Excerpt to read.
☆ ☆ ☆ ☆ ☆

From time to time I come across a rant on Twitter, that regular expressions are confusing and hard in general. I think if you know the basic building blocks of it, you’ll see how useful they are, and you can unleash its power in your daily coding life.

You do not have to know everything about them to be productive with them.

What are regular expressions

To put it simply, a regular expression (regex, regexp) is a sequence of characters that defines a pattern, that can be used on other strings to see whether they match the pattern or not.

It has roots in formal language theory.

You can imagine a regular expression as a machine, that checks whether the input string corresponds to its precoded rules or not.

Base building blocks

[characters]Matches any character in characters (can be an interval)
[^characters]Negation: Matches any character that is not in characters
|Matches any one element separated by the pipe (|) character. For example: a|b|c matches one of a, b or c.
.Match any 1 character (except linebreaks)
?Matches the previous element zero or one time
*Matches the previous element zero or more times (greedy, it matches as much as it possibly can)
+Matches the previous element one or more times (greedy)

☆ ☆ ☆ ☆ ☆

Task instructions.
Revise the regular expressions text starting at "To put it simply, a" and ending at "of a, b or c.", with every "pattern" changed to "template".

Raw data.
☆ ☆ ☆ ☆ ☆

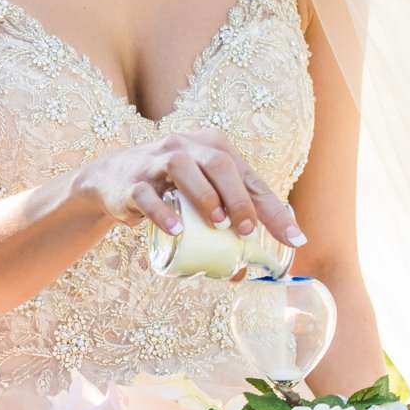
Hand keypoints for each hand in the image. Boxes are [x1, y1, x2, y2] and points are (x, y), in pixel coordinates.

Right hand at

☆ ☆ ☆ ☆ ☆

Response area.
To put it simply, a regular expression (regex, regexp) is a sequence of characters that defines a template, that can be used on other strings to see whether they match the template or not.

It has roots in formal language theory.

You can imagine a regular expression as a machine, that checks whether the input string corresponds to its precoded rules or not.

Base building blocks

[characters]Matches any character in characters (can be an interval)
[^characters]Negation: Matches any character that is not in characters
|Matches any one element separated by the pipe (|) character. For example: a|b|c matches one of a, b or c.